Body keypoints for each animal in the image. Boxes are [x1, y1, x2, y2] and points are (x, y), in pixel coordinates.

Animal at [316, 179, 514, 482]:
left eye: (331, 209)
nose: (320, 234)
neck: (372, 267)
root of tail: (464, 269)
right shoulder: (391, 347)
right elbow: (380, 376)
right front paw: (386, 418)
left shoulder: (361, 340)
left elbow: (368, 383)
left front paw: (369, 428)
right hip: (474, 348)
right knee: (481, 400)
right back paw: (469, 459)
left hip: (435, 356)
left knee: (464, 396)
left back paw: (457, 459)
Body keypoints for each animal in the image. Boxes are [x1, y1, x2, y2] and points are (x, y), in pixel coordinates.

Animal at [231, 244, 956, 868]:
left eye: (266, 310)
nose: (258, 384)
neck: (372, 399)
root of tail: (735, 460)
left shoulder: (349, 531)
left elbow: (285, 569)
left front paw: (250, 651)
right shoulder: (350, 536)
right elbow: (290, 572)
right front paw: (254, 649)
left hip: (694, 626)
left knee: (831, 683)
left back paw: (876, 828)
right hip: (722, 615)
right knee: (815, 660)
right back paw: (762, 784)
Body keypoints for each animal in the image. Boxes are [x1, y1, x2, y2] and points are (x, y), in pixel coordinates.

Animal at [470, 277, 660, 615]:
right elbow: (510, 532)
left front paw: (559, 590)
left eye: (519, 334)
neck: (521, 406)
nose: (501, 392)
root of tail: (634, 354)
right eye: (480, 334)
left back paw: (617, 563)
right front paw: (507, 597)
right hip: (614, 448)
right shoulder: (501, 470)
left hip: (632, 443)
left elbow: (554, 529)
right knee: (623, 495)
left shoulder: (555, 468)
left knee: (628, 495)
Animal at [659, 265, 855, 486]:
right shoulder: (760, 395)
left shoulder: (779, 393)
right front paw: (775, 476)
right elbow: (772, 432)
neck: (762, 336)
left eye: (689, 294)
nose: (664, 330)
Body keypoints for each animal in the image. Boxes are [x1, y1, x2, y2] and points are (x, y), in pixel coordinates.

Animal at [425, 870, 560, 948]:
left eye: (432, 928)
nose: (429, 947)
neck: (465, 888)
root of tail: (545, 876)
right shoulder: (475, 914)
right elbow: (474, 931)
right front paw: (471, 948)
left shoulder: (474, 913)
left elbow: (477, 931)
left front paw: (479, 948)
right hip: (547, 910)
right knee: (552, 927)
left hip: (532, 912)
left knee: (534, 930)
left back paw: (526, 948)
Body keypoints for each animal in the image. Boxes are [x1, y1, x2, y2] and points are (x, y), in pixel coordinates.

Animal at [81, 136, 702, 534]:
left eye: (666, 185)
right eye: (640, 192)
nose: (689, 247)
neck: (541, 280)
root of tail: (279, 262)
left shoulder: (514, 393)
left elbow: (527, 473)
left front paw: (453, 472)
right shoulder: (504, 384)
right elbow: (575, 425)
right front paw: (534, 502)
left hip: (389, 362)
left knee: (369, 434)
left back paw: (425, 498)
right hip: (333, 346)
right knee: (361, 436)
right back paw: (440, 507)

• **WORK TO COMPLETE**
Check each line of the data above for the word "back" and copy the ones where it is found.

• **SOLUTION FOR THIS EXERCISE**
right back paw: (469, 459)
left back paw: (457, 459)
left back paw: (876, 828)
right back paw: (762, 784)
left back paw: (617, 563)
left back paw: (526, 948)
left back paw: (425, 498)
right back paw: (440, 507)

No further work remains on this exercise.